Abbiamo descritto questa situazione a tutti quelli che, in forme diverse, per mandato istituzionale o per militanza associativa, lavorano con i tanti rom che risiedono più o meno illegalmente in questa parte della città;  abbiamo riportato le tante, tantissime voci che già dal 2007 ci raccontavano lo sfruttamento della prostituzione, anche minorile, la riduzione ad uno stato di semi-schiavitù di diversi uomini, e poi le intimidazioni, le minaccie e i maltrattamenti a cui erano sottoposti gli abitanti del campo; abbiamo anche segnalato che il “boss” in questione era, ed è, regolarmente residente in un vicino campo autorizzato del comune di Roma e applicava lo stesso modello di gestione anche in altri “campi abusivi” dell’area; infine, in un convegno di antropologi dell’ottobre 2009, un intervento ha analizzato i meccanismi di sfruttamento economico che proprio nei campi abusivi della magliana si realizzano in tutta la loro violenza e sistematicità.
Oggi tutto questo è sulla cronoca dei giornali perché un bambino paga con la vita il conto della miseria e dello sfruttamento fra poveri.
Eppure il campo di via morselli è lì almeno dal 2007, sul terreno di un privato inspiegabilmente disinteressato all’area.

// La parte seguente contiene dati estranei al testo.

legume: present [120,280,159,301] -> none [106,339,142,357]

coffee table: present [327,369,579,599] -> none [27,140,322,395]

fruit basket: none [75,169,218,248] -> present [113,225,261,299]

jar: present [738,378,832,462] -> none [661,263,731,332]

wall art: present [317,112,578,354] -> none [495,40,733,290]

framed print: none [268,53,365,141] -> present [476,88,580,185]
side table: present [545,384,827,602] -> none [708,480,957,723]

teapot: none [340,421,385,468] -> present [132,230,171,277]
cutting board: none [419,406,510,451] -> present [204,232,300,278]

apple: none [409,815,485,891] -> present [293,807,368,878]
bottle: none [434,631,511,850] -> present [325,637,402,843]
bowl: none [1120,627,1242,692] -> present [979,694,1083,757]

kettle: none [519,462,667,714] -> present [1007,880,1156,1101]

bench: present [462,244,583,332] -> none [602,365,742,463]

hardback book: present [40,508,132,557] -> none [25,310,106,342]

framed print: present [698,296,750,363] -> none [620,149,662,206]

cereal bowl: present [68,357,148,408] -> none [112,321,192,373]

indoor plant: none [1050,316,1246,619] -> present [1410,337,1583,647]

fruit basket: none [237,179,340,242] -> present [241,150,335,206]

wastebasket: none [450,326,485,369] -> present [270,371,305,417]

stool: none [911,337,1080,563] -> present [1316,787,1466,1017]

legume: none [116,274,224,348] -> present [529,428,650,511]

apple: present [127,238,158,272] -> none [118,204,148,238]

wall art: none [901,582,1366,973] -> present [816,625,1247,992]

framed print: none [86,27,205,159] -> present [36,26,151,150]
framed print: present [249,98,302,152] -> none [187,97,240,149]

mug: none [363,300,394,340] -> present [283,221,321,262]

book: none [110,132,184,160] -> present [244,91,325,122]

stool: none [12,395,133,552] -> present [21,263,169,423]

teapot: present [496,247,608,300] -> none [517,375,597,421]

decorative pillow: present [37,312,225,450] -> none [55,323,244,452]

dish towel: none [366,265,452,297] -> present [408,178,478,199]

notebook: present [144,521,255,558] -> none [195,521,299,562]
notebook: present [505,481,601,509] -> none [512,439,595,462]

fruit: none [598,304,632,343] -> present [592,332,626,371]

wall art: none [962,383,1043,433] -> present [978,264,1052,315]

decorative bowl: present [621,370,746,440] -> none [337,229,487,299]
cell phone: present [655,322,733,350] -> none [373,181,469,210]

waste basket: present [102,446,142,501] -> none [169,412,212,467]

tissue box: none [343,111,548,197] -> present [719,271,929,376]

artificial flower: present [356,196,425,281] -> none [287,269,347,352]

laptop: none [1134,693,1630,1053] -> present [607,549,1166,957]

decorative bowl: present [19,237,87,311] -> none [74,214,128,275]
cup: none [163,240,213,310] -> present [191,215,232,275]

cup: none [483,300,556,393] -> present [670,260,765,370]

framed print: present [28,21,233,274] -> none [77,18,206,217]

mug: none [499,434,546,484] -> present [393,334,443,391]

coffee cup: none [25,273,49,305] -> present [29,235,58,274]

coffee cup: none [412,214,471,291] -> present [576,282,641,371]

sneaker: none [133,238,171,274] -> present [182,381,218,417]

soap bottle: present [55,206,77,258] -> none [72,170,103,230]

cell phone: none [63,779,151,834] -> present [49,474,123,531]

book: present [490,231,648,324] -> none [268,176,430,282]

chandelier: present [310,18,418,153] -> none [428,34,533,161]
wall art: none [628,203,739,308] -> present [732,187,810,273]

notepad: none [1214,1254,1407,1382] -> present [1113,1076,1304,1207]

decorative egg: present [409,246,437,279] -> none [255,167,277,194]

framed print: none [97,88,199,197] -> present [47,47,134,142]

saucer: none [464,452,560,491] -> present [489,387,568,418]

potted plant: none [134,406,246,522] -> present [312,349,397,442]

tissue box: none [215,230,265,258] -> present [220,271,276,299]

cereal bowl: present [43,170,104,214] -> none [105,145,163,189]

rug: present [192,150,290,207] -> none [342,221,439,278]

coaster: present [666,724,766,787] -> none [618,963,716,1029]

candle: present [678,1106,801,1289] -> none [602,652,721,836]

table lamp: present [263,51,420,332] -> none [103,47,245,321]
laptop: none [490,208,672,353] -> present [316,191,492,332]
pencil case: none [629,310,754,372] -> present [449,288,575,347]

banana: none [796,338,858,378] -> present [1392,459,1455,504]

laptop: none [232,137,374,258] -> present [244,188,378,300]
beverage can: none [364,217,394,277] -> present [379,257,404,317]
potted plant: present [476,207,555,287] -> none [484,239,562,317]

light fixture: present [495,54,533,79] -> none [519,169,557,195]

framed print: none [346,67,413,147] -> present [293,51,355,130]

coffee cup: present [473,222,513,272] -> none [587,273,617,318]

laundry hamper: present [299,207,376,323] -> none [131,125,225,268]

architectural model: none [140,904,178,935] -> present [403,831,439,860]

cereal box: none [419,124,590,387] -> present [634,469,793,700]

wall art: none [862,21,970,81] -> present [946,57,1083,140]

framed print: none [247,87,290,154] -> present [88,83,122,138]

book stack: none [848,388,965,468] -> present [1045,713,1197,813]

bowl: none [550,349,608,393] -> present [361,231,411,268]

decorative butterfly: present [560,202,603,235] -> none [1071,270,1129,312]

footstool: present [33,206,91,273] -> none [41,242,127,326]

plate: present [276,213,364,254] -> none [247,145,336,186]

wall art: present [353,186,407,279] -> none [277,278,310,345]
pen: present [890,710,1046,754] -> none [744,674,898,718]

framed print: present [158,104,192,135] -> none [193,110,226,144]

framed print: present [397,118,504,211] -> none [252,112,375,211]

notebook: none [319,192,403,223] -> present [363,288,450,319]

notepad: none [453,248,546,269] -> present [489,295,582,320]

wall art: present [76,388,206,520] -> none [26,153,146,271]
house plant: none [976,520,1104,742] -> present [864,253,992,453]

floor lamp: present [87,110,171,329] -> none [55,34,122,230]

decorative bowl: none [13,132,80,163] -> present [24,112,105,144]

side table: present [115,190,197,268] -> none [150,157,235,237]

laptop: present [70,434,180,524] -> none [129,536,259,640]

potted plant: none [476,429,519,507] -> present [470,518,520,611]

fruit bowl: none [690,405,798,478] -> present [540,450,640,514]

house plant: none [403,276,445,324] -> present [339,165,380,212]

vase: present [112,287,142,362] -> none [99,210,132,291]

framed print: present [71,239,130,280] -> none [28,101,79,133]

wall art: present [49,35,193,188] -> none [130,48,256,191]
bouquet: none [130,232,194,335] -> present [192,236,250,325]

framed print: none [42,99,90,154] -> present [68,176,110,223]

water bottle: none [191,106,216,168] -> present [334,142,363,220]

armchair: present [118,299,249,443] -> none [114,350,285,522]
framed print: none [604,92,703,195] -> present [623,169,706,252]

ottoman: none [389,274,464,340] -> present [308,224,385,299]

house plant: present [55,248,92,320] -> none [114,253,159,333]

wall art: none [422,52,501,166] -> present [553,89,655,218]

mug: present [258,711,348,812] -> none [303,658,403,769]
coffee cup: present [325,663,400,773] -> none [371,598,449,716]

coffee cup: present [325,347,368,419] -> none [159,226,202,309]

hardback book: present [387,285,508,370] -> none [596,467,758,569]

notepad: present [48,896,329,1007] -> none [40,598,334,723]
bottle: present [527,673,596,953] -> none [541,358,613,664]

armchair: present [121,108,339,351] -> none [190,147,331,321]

Eppure già nel maggio dello scorso anno, in piena “emergenza nomadi”, un altro bambino moriva tragicamente nello stesso campo, investito accidentalmente da un automobilista mentre si recava con la madre a caricare acqua.
Eppure, nonostante “l’emergenza nomadi” e contrariamente a quanto dichiarato dal delegato del sindaco per la sicurezza Ciardi, quel campo non è mai stato sgomberato; il controllo costante di cui le autorità comunali oggi parlano si è, al limite, fermato alla numerazione delle baracche e per garantire sicurezza e igiene, l’amministrazione vi ha collocato gli stessi contenitori per l’immondizia che si trovano all’ingresso dei campi autorizzati.
Eppure, se non fosse per le usuali tragedie, nei “ campi abusivi” di roma entrano soltanto le forze dell’ordine, paracadutisti o vigili urbani che comunque preannunciano lo sgombero, previo fotosegnalamento, e gli operatori della croce rossa con i loro aiuti umanitari. E anche oggi, dopo la morte di Mario, per gli altri “abusivi” del campo di via morselli non si prevede altro che un’accoglienza temporanea in un centro del comune di Roma, qualche notte al sicuro per poi tornare in strada a costruire baracche e ripari di fortuna.
A noi sembra che anche questa morte sia il prodotto dell’assenza di politiche reali in grado di incidere sulle quotidiane condizioni di vita dei rom dei “campi abusivi” e della complementare attenzione strumentale al tema, quella di chi programma sgomberi per tornaconto elettorale, reclamando espulsioni alla Sarkozy per garantire decoro e sicurezza, immaginando come soluzione alla precarietà abitativa soltanto nuovi campi autorizzati, campi in cui rinchiudere i rom, da posizionare abbastanza lontano dagli elettori per dimenticare il problema.
A noi sembra che le lacrime di oggi per Mario, così come quelle di ieri per altri uomini, donne e bambini rom, siano parte di un copione già letto, quello che dopo il lutto rituale prevede la richiesta di altri sgomberi o, al limite, il colpevole disinteresse, quel silenzio assordante dentro cui un altro boss potrà fare il suo profitto. Senza che davvero dei tanti altri come Mario qualcuno si assuma in tempo la responsabilità.